Friday, July 9, 2010
The Twilight Saga: Eclipse and The Last Airbender
(This is the last in a series of four posts that review five movies I saw over a period of six days last week.)
The Twilight Saga: Eclipse the latest chapter in the perils and dilemmas of Bella Swan (Kristen Stewart), is the best of the lot so far – a well-acted, expeditiously-directed love story full of suspense, and, oh, yeah, vampires and werewolves. There's some nifty cinematography as well, especially in the opening scene when a drifter gets slashed by a vampire (is it Victoria?) and ends up writhing in pain in a driving downpour.

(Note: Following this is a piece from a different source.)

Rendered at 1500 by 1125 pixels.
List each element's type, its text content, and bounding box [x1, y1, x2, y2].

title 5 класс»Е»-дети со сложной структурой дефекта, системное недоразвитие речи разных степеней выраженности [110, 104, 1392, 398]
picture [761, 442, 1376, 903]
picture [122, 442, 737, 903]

David Slade employs bountiful close-ups to elicit an intimacy and a sincerity from the performers that has been somewhat lacking in the previous films – and this helps carry us through Bella’s silly dilemma between Jacob (Taylor Lautner) and Edward (Robert Pattinson) – when we know all along that Edward is the one. Somehow, Bella’s big dark eyes are more expressive of her mopey indecision, Jacob’s passion for Bella comes off as quite powerful, and even Edward gets a chance to crack a smile.
In addition, there’s more of a story here. It’s not just Bella torn between – or being tugged between Jacob and Edward. We get the evil, vengeful Victoria (Bryce Dallas Howard) raising a pack of newborn vamps (who are especially blood-thirsty in the first months after being transformed) to destroy the Cullens and kill Bella. Ashley Greene, as Alice, is especially engaging, buttering up Bella’s dad with a little flirtation, and showing her awesome speed during a training session in preparation for the big battle.
Meanwhile, Rosalie (Nikki Reed) gets to tell her compelling backstory – an early 1900s set piece involving a fiancé who turns into a cad. In his backstory, Jasper (Jackson Rathbone) takes us back to Civil War era Texas where he has a run-in with vampire seductresses. Ya-hoo! Ride ‘em, Johnny Reb! I enjoyed the flashbacks as interesting contrasts to the rainy, snowy woods of the Forks area.
The action is fun; I love how vampires are so fast and so strong. But the werewolves are like CGI rejects from The Lion, The Witch, and The Wardrobe, and I wish they’d wear name tags because there’s no way to tell them apart when the buff, shirtless Native American guys shift into werewolf mode.
M. Night Shyamalan’s The Last Airbender, a plodding conglomeration of disconnected elements from science-fiction, fantasy, and Oriental martial-arts films, fails to develop engaging settings, interesting creatures, mesmerizing martial arts, or compelling conflicts, and the duration of the film provides too many dull gaps in which I wondered how anyone could have viewed cuts of this film with any sort of feelings of accomplishment, ignoring the weak story, poor pacing, ponderous editing, and stilted acting that constitute this silly movie about Aang the Avatar: the Last Airbender; the Fire Nation led by Lord Ozai who wants to destroy him; the Waterbenders of the Southern Water Tribe who want to help him; a spectral dragon who guides Aang; a flying creature that looks like a stuffed animal cross between a pug-faced puppy and a beaver; and two glowing koi that bring disaster if one of them is killed – indeed, a mishmash of odd elements that never coalesce into a cinematic little world that engages us to any worthwhile degree.